Friday, 30 April 2021

Gold miner Gold Fields derived 5% of its group electricity from renewable sources in 2020. It plans to further ramp this up in the coming years, its 2020 Climate Change Report shows.

At its Agnew operation, in Australia, the miner derived 57% of its electricity from renewable sources, mostly comprising wind turbines and supported by a solar plant and low-carbon gas; while 10% of its Australian Granny Smith operation’s electricity demands were met by renewable sources.

Also in 2020 and closer to home, Gold Fields received its generating licence from the National Energy Regulator of South Africa for a 40 MW solar photovoltaic plant at the South Deep mine, near Carletonville. This plant, once fully operational, will provide as much as 20% of South Deep’s electricity requirement.

The miner also rolled out trials of what it says are "cleaner, safe" diesel-gas hybrid vehicles at its Tarkwa operation, in Ghana.

Gold Fields nonexecutive director Terence Goodlace says the company needed "no prodding" and has chosen the "right path", as one of the significant gold producers in the industry, in mitigating its impact on the changing climate.

He adds that Gold Fields’ board first approved the company’s Climate Change Policy Statement in 2017, updating it in 2020. This policy commits Gold Fields to identify and assess climate-related risks and opportunities, reporting and disclosing its performance through various reporting frameworks, raising the share of renewable energy, and energy and water efficiency initiatives.

Since then, Goodlace says, Gold Fields’ management has reviewed and updated a number of policy statements and guidelines, reflecting the company’s environmental priorities. "We also continue to align our energy and carbon management strategy, including our climate change reporting, to the recommendations of the Task Force on Climate-related Financial Disclosure."

* Supplied data:
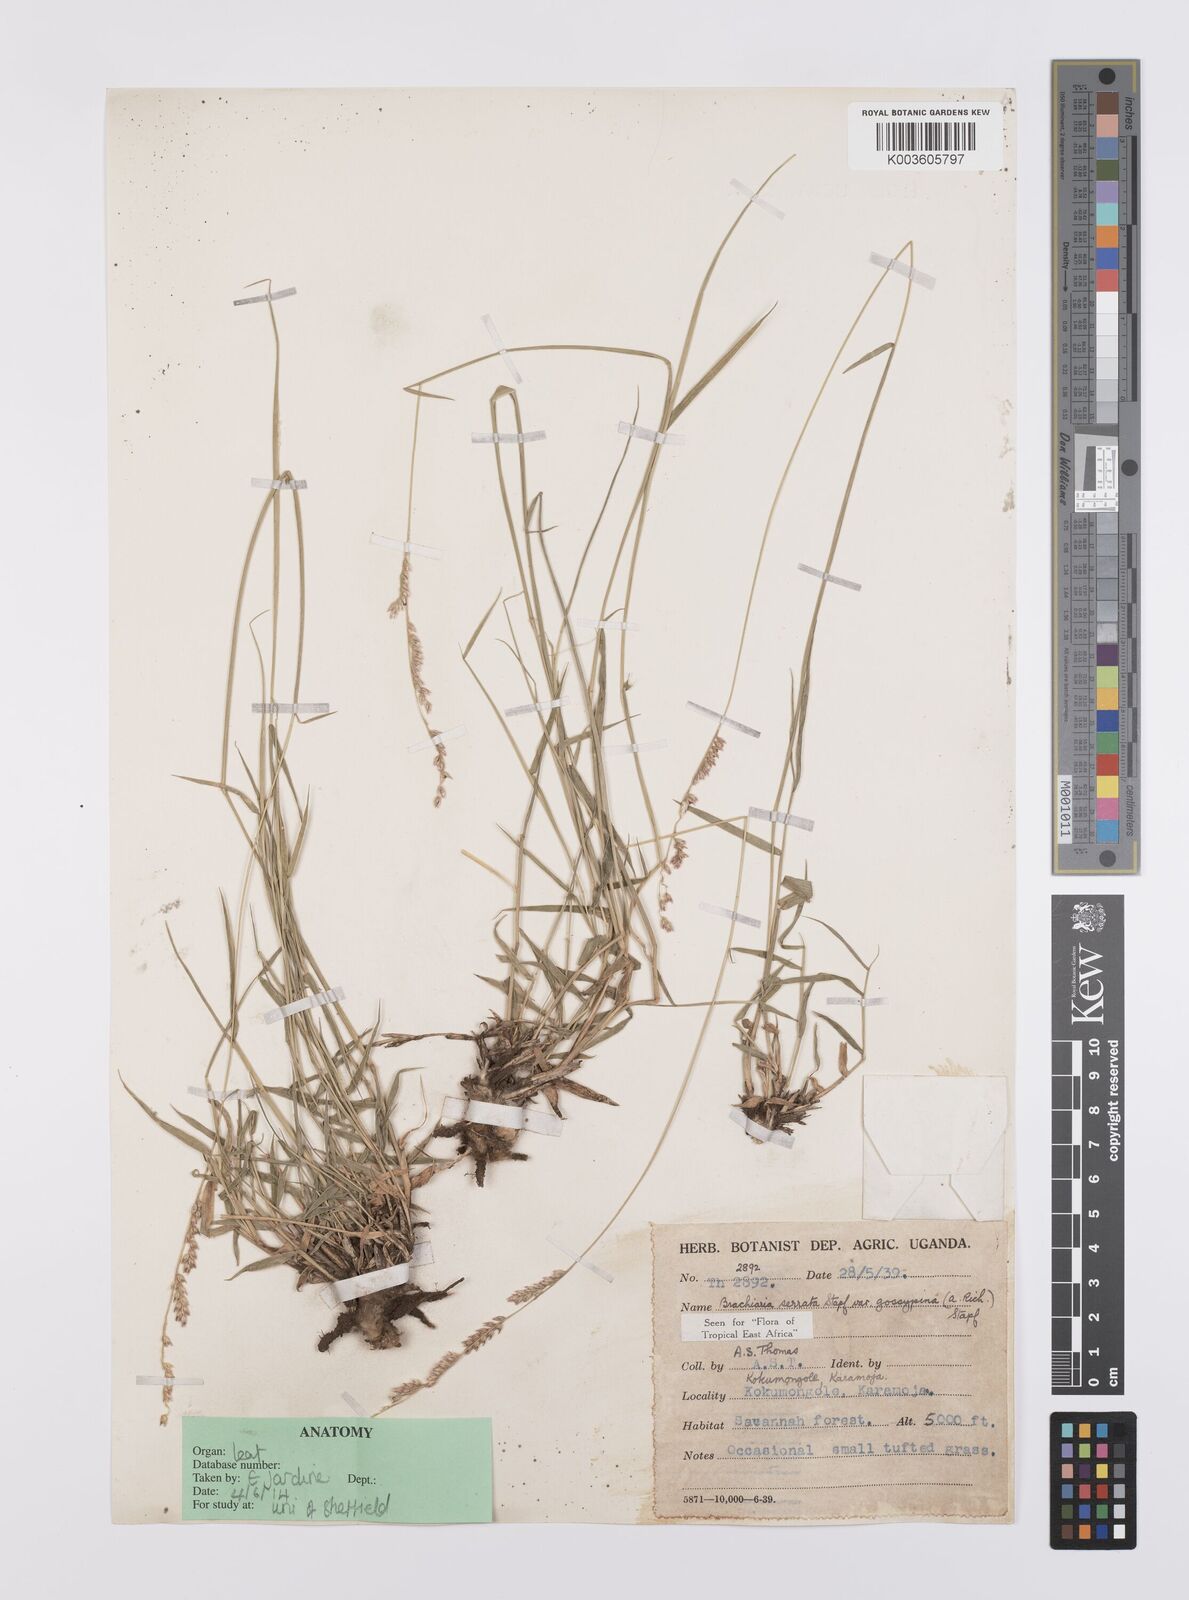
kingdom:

==

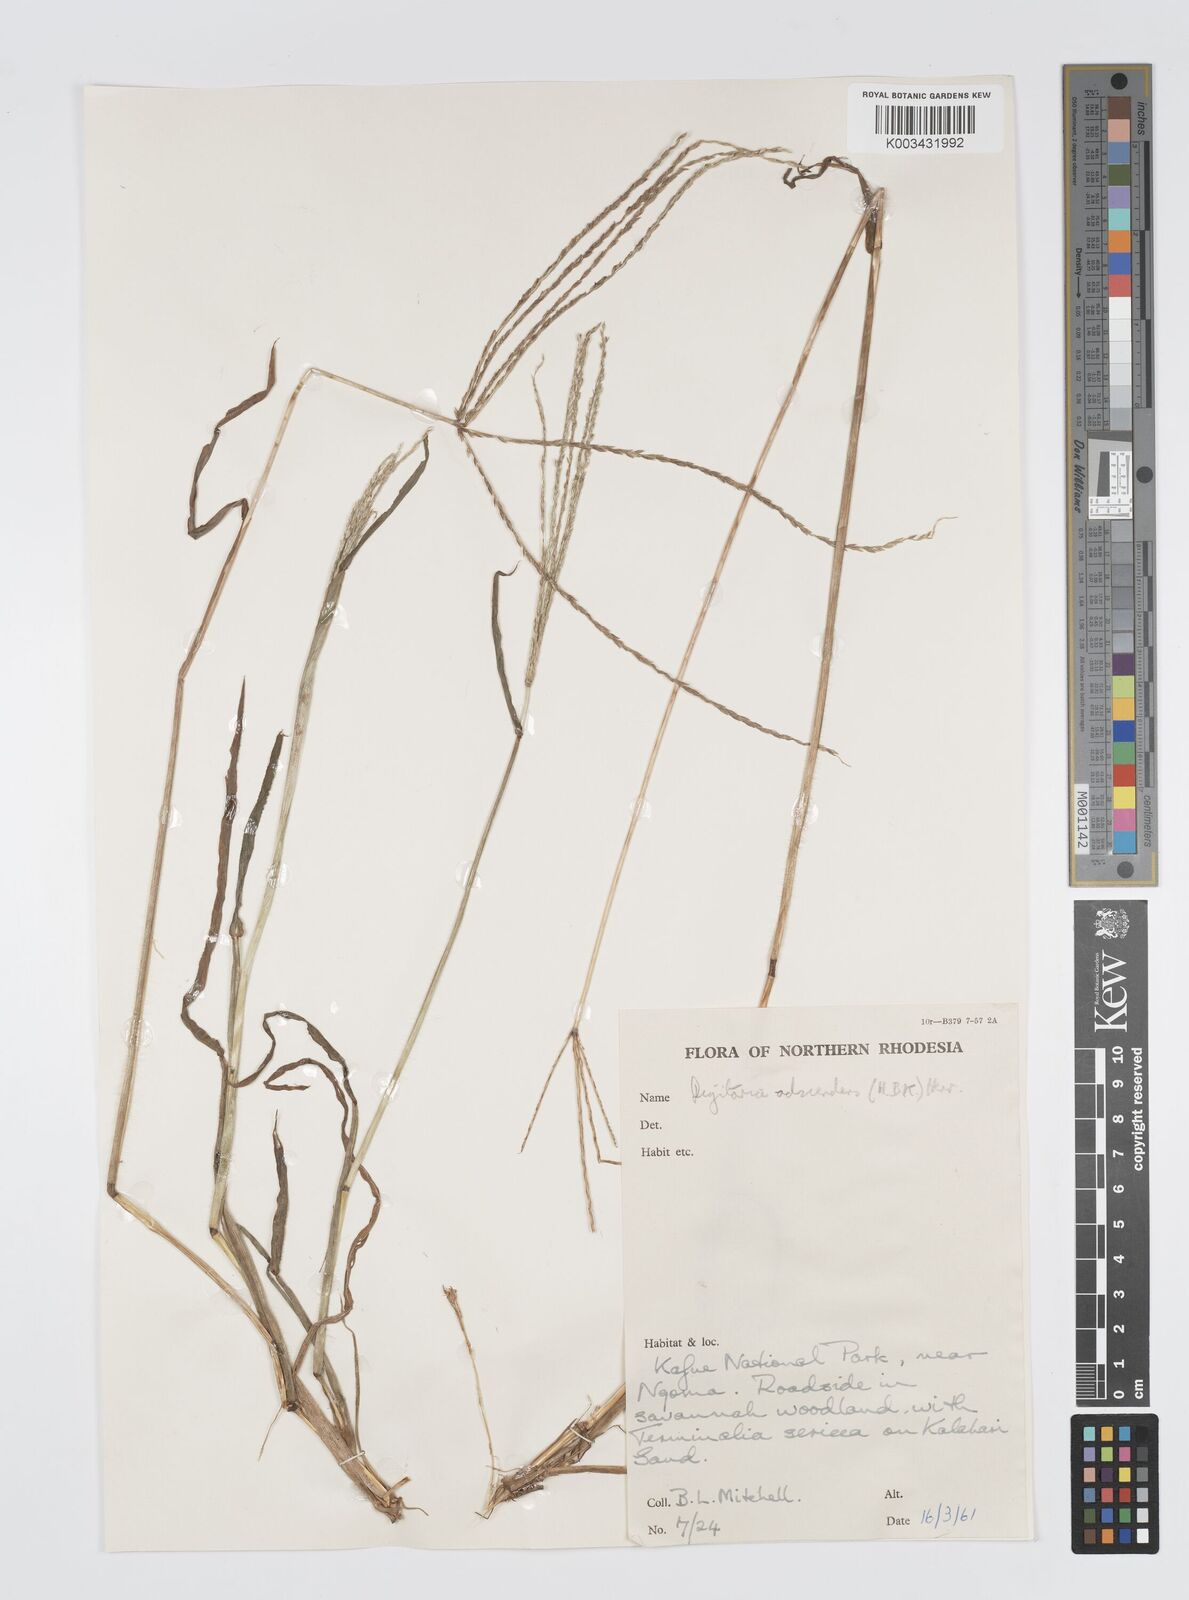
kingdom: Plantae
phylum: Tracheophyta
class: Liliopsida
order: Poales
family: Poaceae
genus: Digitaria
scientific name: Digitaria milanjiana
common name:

---

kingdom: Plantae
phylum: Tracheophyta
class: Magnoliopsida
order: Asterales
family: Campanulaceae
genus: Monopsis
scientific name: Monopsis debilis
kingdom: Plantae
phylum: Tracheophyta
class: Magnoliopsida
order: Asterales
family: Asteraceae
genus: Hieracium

* Goal: Reproduce, word for word, the stretch of the Gold Fields energy article from "Friday, 30 April" through "Change Report shows.".

* Result:
Friday, 30 April 2021

Gold miner Gold Fields derived 5% of its group electricity from renewable sources in 2020. It plans to further ramp this up in the coming years, its 2020 Climate Change Report shows.